--- Document segment Enclosed Below ---

PETA (which apparently
stands for Puerile Ethics, Tasteless Advertising), put up a billboard in New
York showing "Rude Rudy"
Giuliani with a milk mustache and the words "GOT PROSTATE CANCER?" Since
the Rudester is a PLWPC (Person Living With Prostate Cancer), some people
thought this was a bit insensitive, to say the least. Driving into town this
morning, I heard a radio host asking his listeners to come up with equally
tasteless billboards, such as
Magic Johnson: GOT AIDS? The corpses on the Russian submarine
Kursk: GOT AIR? My favorite was
Monica Lewinsky, with a mustache of ... ah, some white substance: GOT HEAD?
If meat is murder, is yogurt rape? Are curds and whey assault and battery?
The news story I read directed me to a site called
milksucks. When
I went there I was informed that a dozen studies had shown a link between
drinking milk and prostate cancer. And breast cancer. And ... zits. In fact,
according to milksucks.com:
Dairy products contribute to almost every disease except
carpal tunnel syndrome, including stroke; iron-deficiency;
allergies; cancers of the prostate, breast, colon, and ovaries;
asthma; heart disease; and even the common cold (milk helps promote
the production of mucus).

--- End of Enclosed Document segment ---

» Work instructions:
a: Rewrite the paragraph of the billboard piece that begins "Dairy products contribute" as a short list, keeping its main facts.
b: In the billboard piece, switch "radio host" to "talk show host" and give the part that opens with the words containing "Giuliani with a" and closes with "assault and battery?".
You won't need the lines after this text.

--- Listed entries Enclosed Below ---

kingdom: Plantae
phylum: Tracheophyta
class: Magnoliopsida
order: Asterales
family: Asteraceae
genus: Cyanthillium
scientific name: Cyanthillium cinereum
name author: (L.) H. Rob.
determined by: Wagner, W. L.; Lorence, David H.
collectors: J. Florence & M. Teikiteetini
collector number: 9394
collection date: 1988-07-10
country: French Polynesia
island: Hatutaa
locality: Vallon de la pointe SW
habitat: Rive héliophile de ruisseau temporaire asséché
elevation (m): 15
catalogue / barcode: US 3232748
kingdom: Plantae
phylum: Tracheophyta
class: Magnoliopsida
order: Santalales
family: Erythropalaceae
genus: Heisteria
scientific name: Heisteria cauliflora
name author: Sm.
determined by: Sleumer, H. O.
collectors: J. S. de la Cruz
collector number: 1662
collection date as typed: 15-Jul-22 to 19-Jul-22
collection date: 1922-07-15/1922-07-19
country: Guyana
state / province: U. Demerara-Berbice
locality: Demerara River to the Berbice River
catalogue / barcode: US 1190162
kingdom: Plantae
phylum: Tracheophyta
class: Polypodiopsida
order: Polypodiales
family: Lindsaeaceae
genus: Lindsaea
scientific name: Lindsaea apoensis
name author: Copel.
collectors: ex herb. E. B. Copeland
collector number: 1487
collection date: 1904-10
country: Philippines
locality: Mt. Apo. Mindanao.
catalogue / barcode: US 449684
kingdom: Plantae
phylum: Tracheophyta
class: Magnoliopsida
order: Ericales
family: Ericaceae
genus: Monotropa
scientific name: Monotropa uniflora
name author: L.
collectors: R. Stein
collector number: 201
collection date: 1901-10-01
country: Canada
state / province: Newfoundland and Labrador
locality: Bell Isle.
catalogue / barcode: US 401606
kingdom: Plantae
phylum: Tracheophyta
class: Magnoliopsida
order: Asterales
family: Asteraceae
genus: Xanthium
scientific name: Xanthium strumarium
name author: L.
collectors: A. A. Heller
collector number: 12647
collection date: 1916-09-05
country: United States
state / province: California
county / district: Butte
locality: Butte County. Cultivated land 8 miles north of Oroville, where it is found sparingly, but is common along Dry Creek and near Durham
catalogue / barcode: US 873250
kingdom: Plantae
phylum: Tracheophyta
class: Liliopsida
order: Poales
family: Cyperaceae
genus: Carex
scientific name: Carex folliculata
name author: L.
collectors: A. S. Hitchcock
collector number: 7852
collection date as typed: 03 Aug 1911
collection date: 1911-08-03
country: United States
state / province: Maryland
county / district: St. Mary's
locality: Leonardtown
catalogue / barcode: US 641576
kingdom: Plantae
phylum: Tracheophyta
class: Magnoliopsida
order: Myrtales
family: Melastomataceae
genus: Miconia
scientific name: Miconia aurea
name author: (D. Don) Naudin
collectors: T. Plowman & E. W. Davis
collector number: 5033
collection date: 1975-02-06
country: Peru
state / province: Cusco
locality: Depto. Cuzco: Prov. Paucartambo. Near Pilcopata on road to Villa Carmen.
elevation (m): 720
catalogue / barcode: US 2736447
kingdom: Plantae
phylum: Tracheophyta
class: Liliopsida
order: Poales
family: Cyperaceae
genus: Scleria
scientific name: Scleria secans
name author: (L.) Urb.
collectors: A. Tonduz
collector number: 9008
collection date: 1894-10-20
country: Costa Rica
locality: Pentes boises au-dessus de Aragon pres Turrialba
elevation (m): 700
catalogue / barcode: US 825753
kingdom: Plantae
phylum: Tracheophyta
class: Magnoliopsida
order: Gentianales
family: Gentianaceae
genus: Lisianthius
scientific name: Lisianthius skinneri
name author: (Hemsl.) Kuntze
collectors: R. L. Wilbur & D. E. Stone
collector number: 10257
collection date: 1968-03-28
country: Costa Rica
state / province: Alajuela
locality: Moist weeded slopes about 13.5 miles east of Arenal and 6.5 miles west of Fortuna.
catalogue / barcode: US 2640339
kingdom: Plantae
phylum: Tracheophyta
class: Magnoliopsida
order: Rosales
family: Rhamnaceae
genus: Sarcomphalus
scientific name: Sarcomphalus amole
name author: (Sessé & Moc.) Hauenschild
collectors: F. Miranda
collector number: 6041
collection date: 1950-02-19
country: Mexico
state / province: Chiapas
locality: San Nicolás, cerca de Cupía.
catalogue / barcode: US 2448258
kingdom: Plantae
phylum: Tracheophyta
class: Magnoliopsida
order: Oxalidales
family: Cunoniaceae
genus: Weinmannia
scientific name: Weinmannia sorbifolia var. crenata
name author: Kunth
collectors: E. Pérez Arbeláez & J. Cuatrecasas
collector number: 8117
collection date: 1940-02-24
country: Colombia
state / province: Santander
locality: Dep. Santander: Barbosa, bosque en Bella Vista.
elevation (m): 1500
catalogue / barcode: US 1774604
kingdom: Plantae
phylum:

--- End of Enclosed Listed entries ---

» Answer set:
a:
Dairy products contribute to almost every disease except carpal tunnel syndrome, including:
- stroke
- iron deficiency
- allergies
- cancers of the prostate, breast, colon, and ovaries
- asthma
- heart disease
- the common cold (milk helps promote the production of mucus)

b:
Giuliani with a milk mustache and the words "GOT PROSTATE CANCER?" Since
the Rudester is a PLWPC (Person Living With Prostate Cancer), some people
thought this was a bit insensitive, to say the least. Driving into town this
morning, I heard a talk show host asking his listeners to come up with equally
tasteless billboards, such as
Magic Johnson: GOT AIDS? The corpses on the Russian submarine
Kursk: GOT AIR? My favorite was
Monica Lewinsky, with a mustache of ... ah, some white substance: GOT HEAD?
If meat is murder, is yogurt rape? Are curds and whey assault and battery?